Buomsoo Kim

Introduction to Matrix Factorization - Collaborative filtering with Python 12

|

In the previous posting, we have briefly gone through the Netflix Prize, which made Matrix Factorization (MF) methods famous. In this posting, let’s dig into MF methods.

MF as a family of methods

As described earlier, MF for recommendation is a loosely defined term to denote methods that decomposes a rating matrix for collaborative filtering. Hence, it could be regarded as a family of methods involving matrix decomposition procedure. However, methods that are categorized as MF show some common properties. In the remainder of this posting, let’s see what those properties are.

MF basics

User-item interaction matrix revisited

We return to the user-item interaction matrix again. To recap, user-item interaction matrices generally lists users and items in rows and columns, respectively. Then, the interaction records between them are represented as corresponding elements in the matrix. Below matrix is an example of an interaction matrix in a movie recommender engine. Rows in the matrix shows how each user rated items (movies) and columns show how each movie is rated by all users. For more information on user-item interaction matrices, please refer to this posting.

Decomposition of the user-item interaction matrix

After the user-item interaction matrix is generated, it has to be decomposed into two matrices, which are the user matrix ($Q$) and item matrix ($P$). The user and matrices contain descriptions of users and items respectively with learned features. Those features are determined by the developer as they would be in content-based recommender systems. They are intrinsic features of users and items that are unearthed by the algorithm - this is also the reason why MF models are also known as latent factor models.

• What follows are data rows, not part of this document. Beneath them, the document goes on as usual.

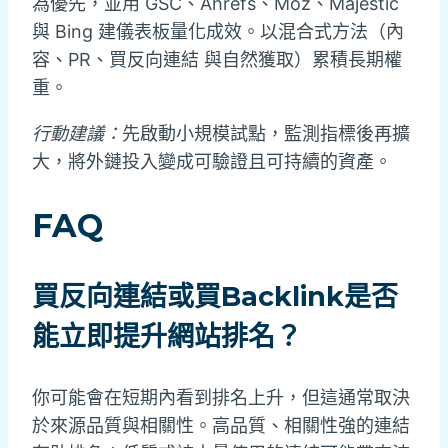
為優先，並用 GSC、Ahrefs、Moz、Majestic
與 Bing 建儀表板量化成效。以混合式方法（內
容、PR、買反向連結 與自然獲取）累積長期權
重。
行動建議：
先啟動小規模試點，監測指標後再擴
大，將外鏈投入變成可驗證且可持續的資產。
FAQ
買反向連結或買Backlink是否
能立即提升網站排名？
你可能會在短期內看到排名上升，但這通常取決
於來源品質與相關性。高品質、相關性強的連結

The low-dimensional, latent features are characterized by the algorithm such that they capture correlational patterns in previous user-item interaction records. Therefore, when properly estimated, the user and item matrices can precisely approximate previous user-item interaction patterns and ultimately, used to predict unknown records in the rating matrix. Take the example above of decomposing movie rating matrix. Here, the number of latent features is set to 3 - this is an arbitrary number set by the developer (generally set to a value significantly smaller than the number of users or items). Each row of $Q$ ($q_i$) describes each user and each column of $P$ ($p_j$) describes each movie. And the dot product of $q_i$ and $p_j$ is the estimated rating by the corresponding user to the movie. In a succint equation form,

\begin{equation} r_{ij} = q_{i}p_{j} \end{equation}

The second row of $Q$ represents the second user, i.e., Willie, and the third column of $P$ represents the third item, i.e., Leon. Hence, the dot product of the two results in the estimated rating by Willie to the movie Leon (see orange-colored cells above). Now, can you see how Nelson’s rating on the Godfather and Krusty’s rating on Pulp Fiction can be approximated by elements in $Q$ and $P$? (see green- and blue-colored cells above).

Now, the remaining question is how the algorithm does its magic of decomposing the matrix while considering correlational information? Certainly, putting random numbers in $P$ and $Q$ won’t capture such information. The secret is in the optimization process.

Optimization

The optimization process, like in any other machine learning algorithms, lies at the heart of MF models. And most variants of MF models vary in temrs of how they are optimized when estimating values in user and item matrices. The most simplest way is to minimize the squared differences between the true rating ($r_{ij}$) and estimated rating ($q_{i}p_{j}$) over all $i$ and $j$ that have observed ratings.

\begin{equation} minimize \sum_{i, j} difference(r_{ij} - q_{i}p_{j}) \end{equation}

This is not a bad scheme and do a good job in many cases. However, it does not generalize well in cases where the matrix is binary, i.e., 0 or 1, or skewed. Also, it does not take into account implicit feedback - only explicit feedback is used for optimization. In the following posting, let’s see how different algorithms tried to tackle these problems.

References

  • Funk, S. (2006) Netflix Update: Try This at Home. (https://sifter.org/~simon/journal/20061211.html)
  • Koren, Y., Bell, R., & Volinsky, C. (2009). Matrix factorization techniques for recommender systems. Computer, 42(8), 30-37.
  • Ricci, F., Rokach, L., & Shapira, B. (2011). Introduction to recommender systems handbook. In Recommender systems handbook (pp. 1-35). Springer, Boston, MA.